Xu Can, Li Heng, Tang Chao-Ke
Institute of Cardiovascular Disease, Key Laboratory for Arteriosclerology of Hunan Province, Hunan Province Cooperative Innovation Center for Molecular Target New Drug Study, The First Affiliated Hospital of University of South China, Department of Cardiology, Hengyang Medical School, University of South China, Hengyang, Hunan 421001, China.
Genes Dis. 2022 Jan 10;10(2):457-467. doi: 10.1016/j.gendis.2021.12.007. eCollection 2023 Mar.
Atherosclerosis, the underlying pathophysiological basis of cardiovascular disease, has been recognized as a lipid-driven chronic inflammatory disease. Sterol carrier protein 2 (SCP-2) is a 13-kDa non-specific lipid-transfer protein expressed by various tissues and cells, such as liver, heart, vascular smooth muscle cells (VSMCs), and macrophages. SCP-2 has an extensive role in cardiovascular and metabolic diseases. Recently, SCP-2 was reported to promote the development of atherosclerosis by regulating lipid metabolism and peroxidation, endocannabinoid metabolism, vascular inflammation, and fatty acid metabolism. In this review, we summarized the recent advances regarding the role of SCP-2 in the pathogenesis of atherosclerosis and tried to provide a rationale for future investigation and a better understanding of the biological functions of SCP-2 in atherosclerotic cardiovascular disease.

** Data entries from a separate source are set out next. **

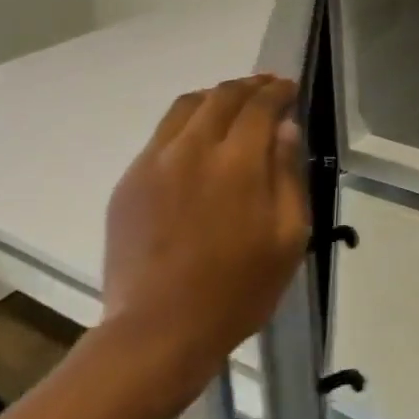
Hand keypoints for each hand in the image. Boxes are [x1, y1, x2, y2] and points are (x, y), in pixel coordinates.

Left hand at [101, 76, 309, 391]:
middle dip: (249, 86)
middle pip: (222, 95)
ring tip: (232, 107)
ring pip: (186, 106)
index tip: (289, 89)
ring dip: (215, 97)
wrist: (158, 332)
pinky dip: (187, 124)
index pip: (260, 104)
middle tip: (267, 89)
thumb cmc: (237, 289)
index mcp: (237, 162)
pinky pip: (162, 135)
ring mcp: (154, 162)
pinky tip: (198, 144)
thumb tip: (284, 128)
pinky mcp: (129, 182)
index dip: (278, 90)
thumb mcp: (288, 237)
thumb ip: (288, 175)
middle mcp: (193, 149)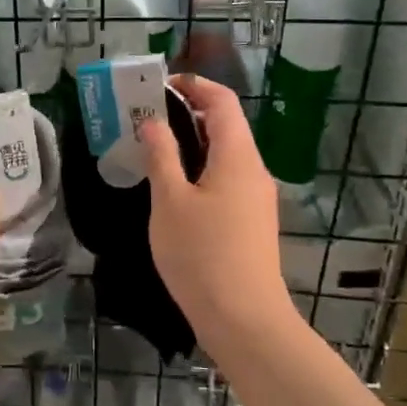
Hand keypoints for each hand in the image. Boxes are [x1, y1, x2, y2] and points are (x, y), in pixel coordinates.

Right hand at [139, 75, 292, 343]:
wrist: (244, 320)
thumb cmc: (201, 255)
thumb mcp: (170, 202)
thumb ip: (161, 157)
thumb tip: (153, 123)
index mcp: (237, 156)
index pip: (222, 101)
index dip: (194, 86)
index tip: (161, 85)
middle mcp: (254, 170)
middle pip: (227, 126)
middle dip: (190, 112)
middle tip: (149, 116)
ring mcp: (257, 198)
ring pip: (227, 154)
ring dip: (194, 142)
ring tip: (156, 147)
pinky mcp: (253, 222)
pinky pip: (227, 179)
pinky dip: (202, 168)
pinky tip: (176, 186)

动脉粥样硬化是心血管疾病的潜在病理生理基础,已被公认为是一种脂质驱动的慢性炎症性疾病。固醇载体蛋白2(SCP-2)是一种由多种组织和细胞表达的13 kDa非特异性脂质转运蛋白,这些组织和细胞包括肝脏、心脏、血管平滑肌细胞(VSMC)和巨噬细胞。SCP-2在心血管和代谢疾病中具有广泛作用。最近,有报道称SCP-2通过调节脂质代谢和过氧化、内源性大麻素代谢、血管炎症和脂肪酸代谢来促进动脉粥样硬化的发展。在本综述中,我们总结了SCP-2在动脉粥样硬化发病机制中的作用的最新进展,并试图为未来的研究提供理论依据,以便更好地理解SCP-2在动脉粥样硬化性心血管疾病中的生物学功能。